I was scared silly going into my surgery, and I had regrets during the first month.

Now I would do my RNY again in a heartbeat- I am that glad I did it. I am also glad I did specifically the RNY because it is less extensive than the DS. I would have liked to have the VSG but my insurance wouldn't pay for it.

Do your research carefully and thoroughly. And you might want to consider some good therapy to help with the mental part of it. My sense of myself is entirely different now that I am thin- it is a bit scary at times, but mostly it's wonderful. I will do anything I can to stay this way- and it is a lot of hard work. WLS requires a huge lifestyle change.

Good luck, and I wish you courage!

"What the caterpillar calls the end of the world, the master calls the butterfly." Richard Bach

"Support fosters your growth. If you are getting enough of the right support, you will experience a major transformation in yourself. You will discover a sense of empowerment and peace you have never before experienced. You will come to believe you can overcome your challenges and find some joy in this world." Katie Jay

mommy2jude
on 2/2/12 9:34 pm - Jacksonville, FL
Revision on 12/08/15
I was the same way! Leading  up to my "approval," I was so confident, so full of happiness. Then I got my date and I started to panic. I have long had a problem with emotional eating, and I started to fear what it would be like to have to think of food in a different way, not to mention shedding my "protective layer" once I started losing weight! I have been working with a therapist, and she has been so instrumental in helping me, it's unreal.

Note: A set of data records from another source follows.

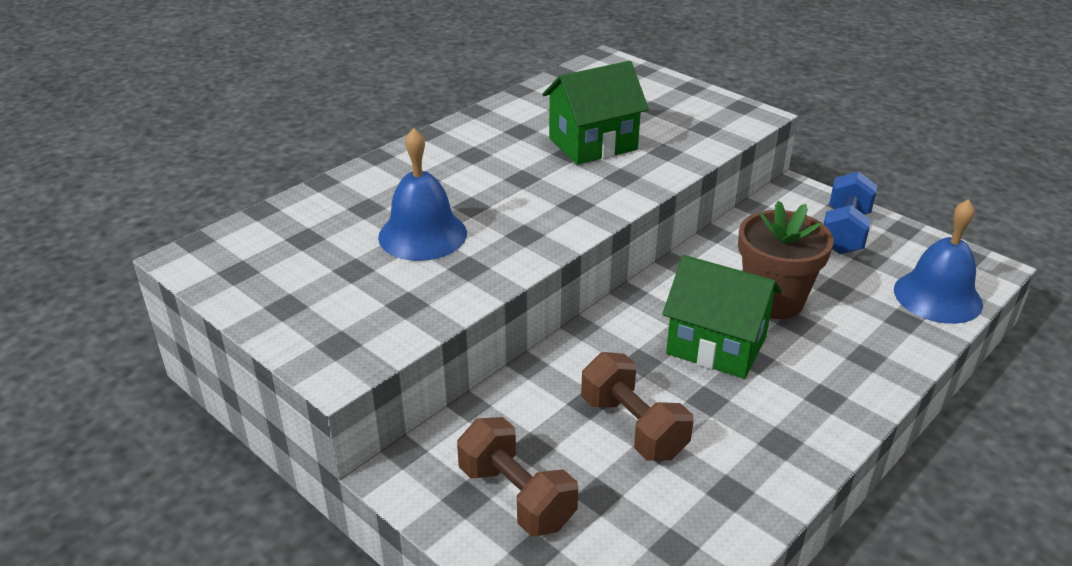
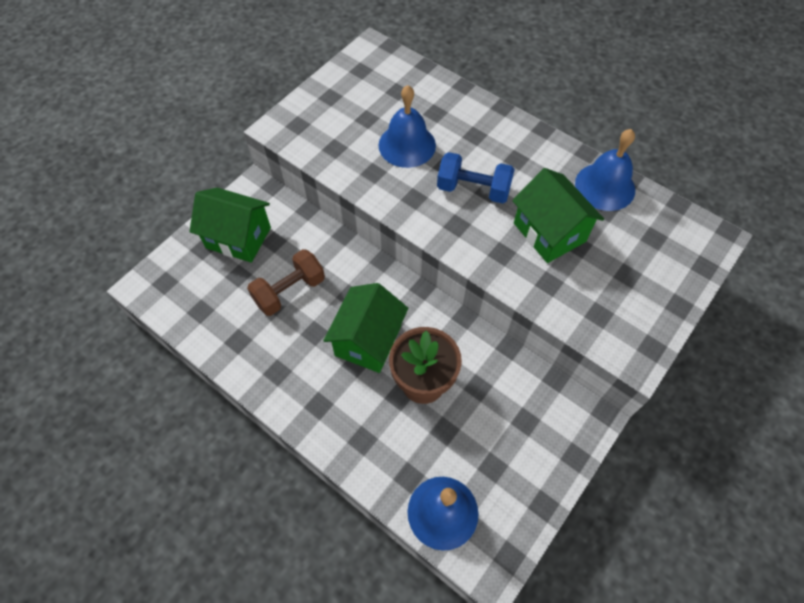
camera: 85 degrees right, 25 degrees up
(516, 496) = (238, 238): brown dumbbell -> green house
(529, 105) = (605, 186): none -> blue bell
(844, 232) = (528, 451): blue dumbbell -> blue dumbbell (473, 189)

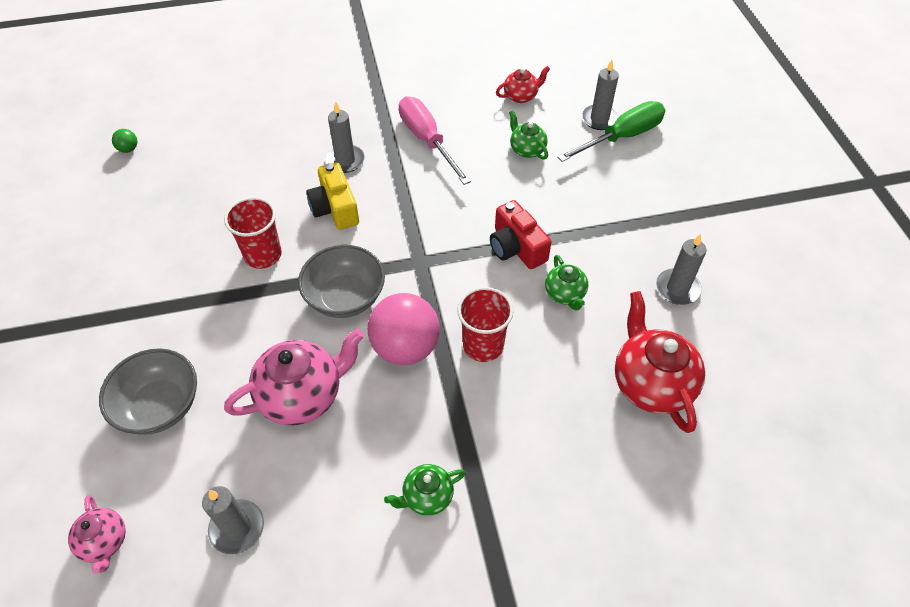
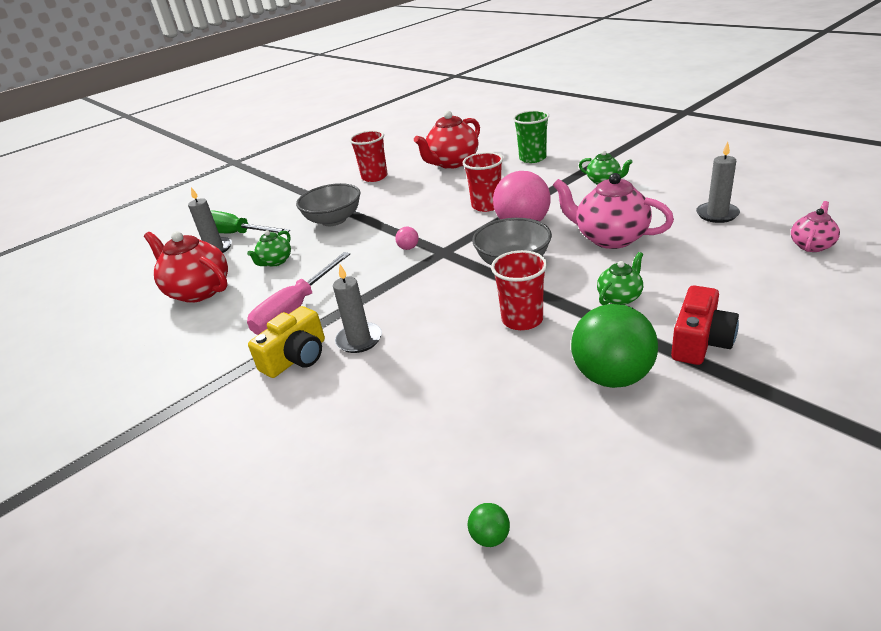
camera: 115 degrees left, 20 degrees down
(154, 262) = (612, 377): none -> green ball
(160, 406) = (711, 282): grey bowl -> grey bowl (334, 220)
(335, 208) = (427, 313): yellow camera -> yellow camera (296, 357)
(455, 242) = (408, 248): none -> pink ball
(516, 247) = (390, 227): red camera -> red camera (700, 341)
(521, 96) = (198, 291): red teapot -> red teapot, size x1.85
(565, 294) = (415, 200): green teapot -> green teapot (620, 297)
(579, 478) = (532, 158): none -> green cup
(677, 288) = (374, 177): grey candle -> red cup

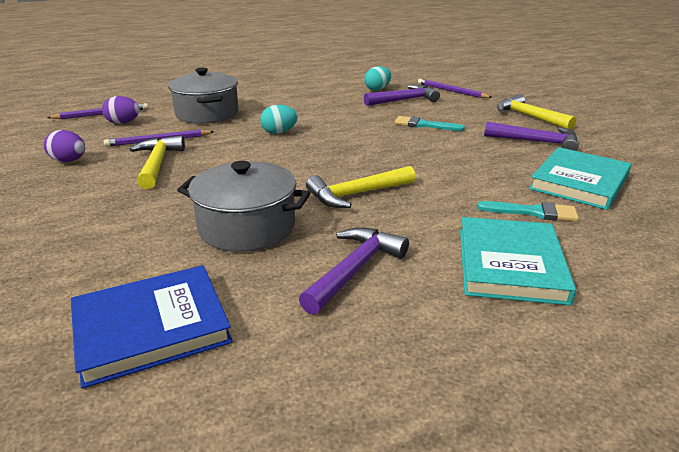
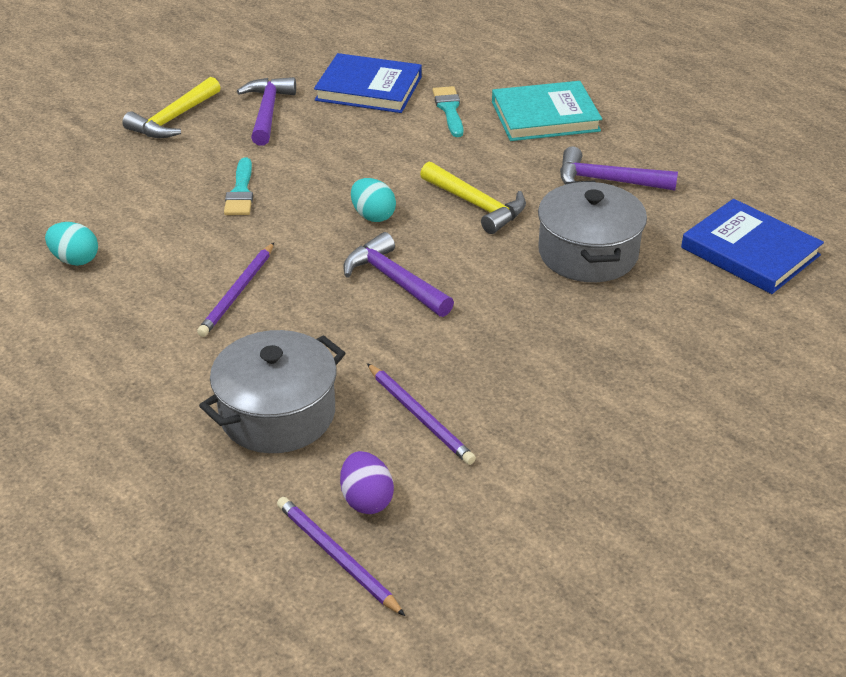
camera: 110 degrees left, 10 degrees up
(69, 161) = (539, 473): purple egg -> none
(157, 164) = (495, 379): yellow hammer -> none
(279, 132) = (327, 307): turquoise egg -> turquoise egg (373, 216)
(404, 100) = (131, 224): purple hammer -> purple hammer (394, 280)
(451, 91) = (67, 187): purple pencil -> purple pencil (238, 292)
(579, 182) = (369, 88): turquoise book -> blue book

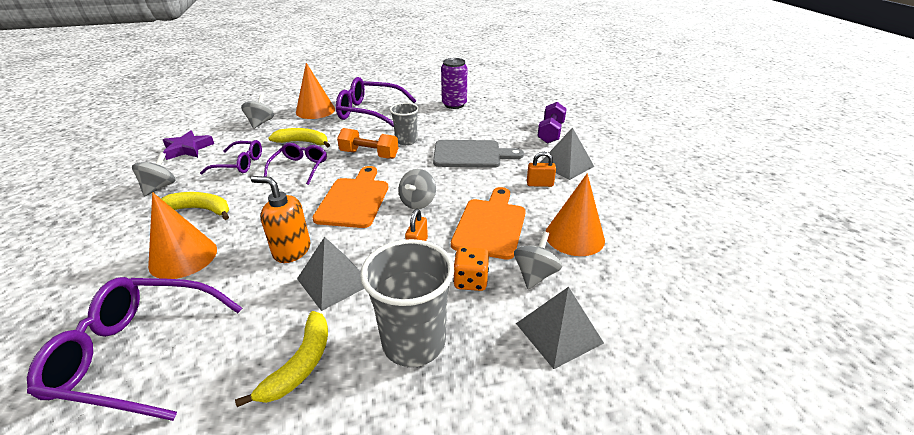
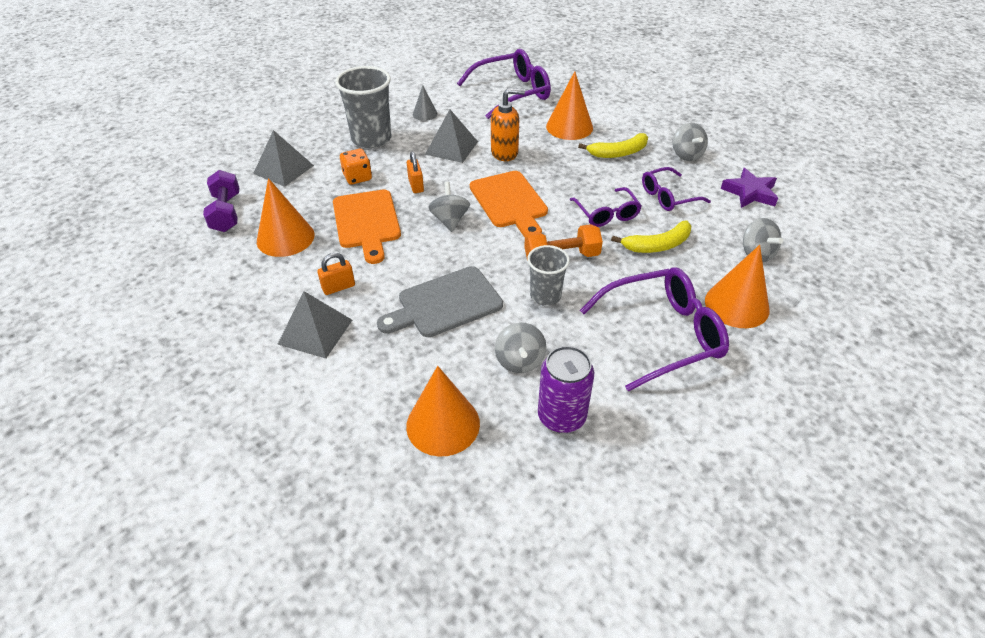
camera: 150 degrees right, 10 degrees up
(300, 365) = (425, 114): yellow banana -> grey cone
(511, 115) = (443, 424): none -> orange cone
(535, 275) = (311, 196): grey spinning top -> grey spinning top (519, 361)
(550, 133) = (358, 399): purple dumbbell -> purple dumbbell (226, 213)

Also, the night before surgery I got myself so worked up I barely slept, and after it was all said and done, I laughed at myself for feeling that way. But this is all completely normal, trust me!

I can do this...I know I can. It's just going to take time & patience.

"Never give up on a dream just because of the length of time it will take to accomplish it. The time will pass anyway."